The Second Amendment is about having the power to kill human beings, so they will refrain from oppressing you and committing crimes against you. It has nothing to do with shooting rabbits or quail. Still, we have nutty laws that result in the sale of odd-looking Frankenweapons that need to be modified in order to perform their actual purpose well.

If the Founding Fathers had cared about protecting our right to engage in sporting activities, they would have done something really useful and written an amendment forcing home builders to construct houses in such a manner that every one had room for a full-size pool table. They could have called it Frank Costanza’s Law.

There are a few other people out there who do a good job modifying shotguns. They have backlogs, but not like the Tromix backlog. Maybe the Obama panic will subside to the point where it’s possible to get a gun fixed up without losing the use of it for three months.

I think it would be great to get a tax stamp and have a shotgun with a 14″ barrel. Very nice for turning quickly in hallways and small rooms. Chris Byrne says the answer is to learn the technique for maneuvering a longer gun. I assume the technique consists mainly of pointing the barrel up. Up and not down, because you can’t hit your toes if you shoot the ceiling.

The defensive ammunition I ordered for my .38 Super arrived. It does not seem inclined to cycle well. Maybe this is the time to get serious and have the gun worked on. The .38 would be a marvelous carry piece for formal occasions, but not if the bullets won’t cycle. I guess the ramp needs to be worked on. And I never did get the defective rollmark fixed.

I think I have pretty well covered my survival needs, as regards food. I mentioned the possibility of shooting squirrels, and I said I needed a BB gun. Someone said I should use the .17 HMR. I think that in a national crisis, the local cops would have no problem with a BB gun, but they would be highly disturbed, to the point where they couldn’t digest their doughnuts and pastelitos, if they saw me wandering around with a rifle.

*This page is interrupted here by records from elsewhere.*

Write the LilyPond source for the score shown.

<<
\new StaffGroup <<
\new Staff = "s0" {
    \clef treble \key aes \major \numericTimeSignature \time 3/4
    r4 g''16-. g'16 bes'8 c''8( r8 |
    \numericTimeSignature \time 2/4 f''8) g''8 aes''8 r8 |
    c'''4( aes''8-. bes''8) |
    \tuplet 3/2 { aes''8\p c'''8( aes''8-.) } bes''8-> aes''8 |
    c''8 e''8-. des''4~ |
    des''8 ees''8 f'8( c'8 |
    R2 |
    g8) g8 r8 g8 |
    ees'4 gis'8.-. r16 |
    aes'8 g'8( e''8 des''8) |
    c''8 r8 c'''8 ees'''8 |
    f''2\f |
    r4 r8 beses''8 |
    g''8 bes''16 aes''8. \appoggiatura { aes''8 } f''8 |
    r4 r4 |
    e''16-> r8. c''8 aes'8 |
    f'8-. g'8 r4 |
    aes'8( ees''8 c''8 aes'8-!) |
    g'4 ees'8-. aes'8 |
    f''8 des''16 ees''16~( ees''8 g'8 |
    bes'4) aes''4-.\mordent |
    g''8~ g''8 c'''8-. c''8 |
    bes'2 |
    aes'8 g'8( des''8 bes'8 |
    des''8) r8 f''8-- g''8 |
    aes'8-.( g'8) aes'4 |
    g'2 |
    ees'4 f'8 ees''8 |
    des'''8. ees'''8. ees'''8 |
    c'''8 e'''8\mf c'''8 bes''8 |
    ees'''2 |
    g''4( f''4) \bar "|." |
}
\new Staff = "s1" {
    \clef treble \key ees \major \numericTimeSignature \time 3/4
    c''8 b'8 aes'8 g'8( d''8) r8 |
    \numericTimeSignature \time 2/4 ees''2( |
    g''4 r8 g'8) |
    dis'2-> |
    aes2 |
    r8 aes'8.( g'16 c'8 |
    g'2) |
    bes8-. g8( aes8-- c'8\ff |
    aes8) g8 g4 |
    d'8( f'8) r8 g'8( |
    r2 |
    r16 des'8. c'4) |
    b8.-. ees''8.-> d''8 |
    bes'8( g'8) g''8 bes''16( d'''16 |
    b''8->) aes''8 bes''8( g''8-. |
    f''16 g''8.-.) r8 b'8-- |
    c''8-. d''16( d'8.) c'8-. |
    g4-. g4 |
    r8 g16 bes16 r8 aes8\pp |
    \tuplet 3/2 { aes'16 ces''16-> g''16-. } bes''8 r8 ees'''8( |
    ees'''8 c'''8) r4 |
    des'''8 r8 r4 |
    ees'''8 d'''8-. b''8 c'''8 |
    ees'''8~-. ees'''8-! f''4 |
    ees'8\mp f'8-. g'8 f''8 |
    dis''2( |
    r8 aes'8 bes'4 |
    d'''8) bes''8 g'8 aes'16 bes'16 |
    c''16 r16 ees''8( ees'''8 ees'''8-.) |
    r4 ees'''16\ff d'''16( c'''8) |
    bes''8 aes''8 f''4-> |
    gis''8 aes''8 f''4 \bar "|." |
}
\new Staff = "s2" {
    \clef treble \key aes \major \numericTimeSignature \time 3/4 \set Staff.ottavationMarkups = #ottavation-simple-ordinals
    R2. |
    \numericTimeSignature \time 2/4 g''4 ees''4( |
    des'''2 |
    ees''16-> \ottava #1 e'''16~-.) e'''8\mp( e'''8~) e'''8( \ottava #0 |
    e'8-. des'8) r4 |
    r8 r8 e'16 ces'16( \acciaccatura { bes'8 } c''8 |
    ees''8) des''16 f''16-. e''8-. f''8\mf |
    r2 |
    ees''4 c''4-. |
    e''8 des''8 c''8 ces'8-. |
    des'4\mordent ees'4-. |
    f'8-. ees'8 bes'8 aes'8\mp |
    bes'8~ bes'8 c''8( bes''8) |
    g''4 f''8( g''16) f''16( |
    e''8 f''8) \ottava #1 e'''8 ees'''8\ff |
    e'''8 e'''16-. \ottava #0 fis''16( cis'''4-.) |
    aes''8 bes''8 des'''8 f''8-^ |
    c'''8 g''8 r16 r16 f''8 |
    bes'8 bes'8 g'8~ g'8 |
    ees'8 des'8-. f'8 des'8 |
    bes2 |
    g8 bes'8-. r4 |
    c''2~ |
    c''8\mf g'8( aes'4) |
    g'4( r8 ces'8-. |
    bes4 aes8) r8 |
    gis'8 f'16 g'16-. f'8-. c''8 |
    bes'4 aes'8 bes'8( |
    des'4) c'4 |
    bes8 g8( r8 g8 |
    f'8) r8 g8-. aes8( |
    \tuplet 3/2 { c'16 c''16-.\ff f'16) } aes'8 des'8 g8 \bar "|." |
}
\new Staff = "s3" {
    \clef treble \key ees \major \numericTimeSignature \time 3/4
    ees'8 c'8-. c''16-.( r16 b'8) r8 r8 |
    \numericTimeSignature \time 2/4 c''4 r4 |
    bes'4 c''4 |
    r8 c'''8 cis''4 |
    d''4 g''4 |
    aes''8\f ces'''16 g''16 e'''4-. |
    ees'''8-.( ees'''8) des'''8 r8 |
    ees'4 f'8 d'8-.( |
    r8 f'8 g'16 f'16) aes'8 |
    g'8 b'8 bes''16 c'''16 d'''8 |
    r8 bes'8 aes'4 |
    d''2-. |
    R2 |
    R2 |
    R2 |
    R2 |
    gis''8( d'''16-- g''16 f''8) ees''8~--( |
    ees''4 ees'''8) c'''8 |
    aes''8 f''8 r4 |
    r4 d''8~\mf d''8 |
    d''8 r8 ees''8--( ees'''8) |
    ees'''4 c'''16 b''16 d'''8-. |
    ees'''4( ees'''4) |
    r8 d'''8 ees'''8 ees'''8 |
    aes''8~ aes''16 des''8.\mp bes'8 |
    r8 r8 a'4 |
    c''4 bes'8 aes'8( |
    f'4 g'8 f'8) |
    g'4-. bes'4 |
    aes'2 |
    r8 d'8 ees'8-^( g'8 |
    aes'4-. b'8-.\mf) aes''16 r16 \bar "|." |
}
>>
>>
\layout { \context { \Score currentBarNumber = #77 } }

I’m pretty sure a simple Crosman pump would do the job. They do a number on birds, and the accuracy is more than adequate. The smartest thing, really, would be a trap. Let the squirrels come to me. A reader told me how to build a very efficient squirrel-drowning machine from a bucket and a piece of pipe.

I figure I’ll buy some dried beans and some oatmeal and be done with it. It will be easy to stay alive for a month. If things get so bad people need more supplies than that, it probably means there is no point in prolonging the misery.

The funniest suggestion I’ve heard is this: buy cartons of generic cigarettes and vacuum-seal them in bags. If the nicotine supply dries up, smokers will gladly give you their food, their jewelry, their kidneys, and their children in exchange for cigarettes. You could buy tobacco seed, for that matter. Grow your own cheroots. You could have a home staffed by groveling nicotine-addict zombies.

It won’t work with booze, because sugar plus water plus time equals alcohol. You can’t take away the supply. And real alcoholics will drink absolutely anything that gives them a buzz. Mashed raisins in toilet-tank water will do just fine.

I’m kind of stalled on the machine tool issue. I continue to believe machine tools are going to flood the market shortly, due to the effervescence of the amazing Obama/Geithner economy. I think businesses are going to disappear, and their machine tools will have to go somewhere. Also, a guy I want to buy a lathe from is in the hospital.

Man, I want a lathe. Just once in my life, I want to knurl something. Can you relate to that?

Anyhow, stay away from my oatmeal, and keep off my lawn. Let the piles of squirrel skeletons be a warning to you.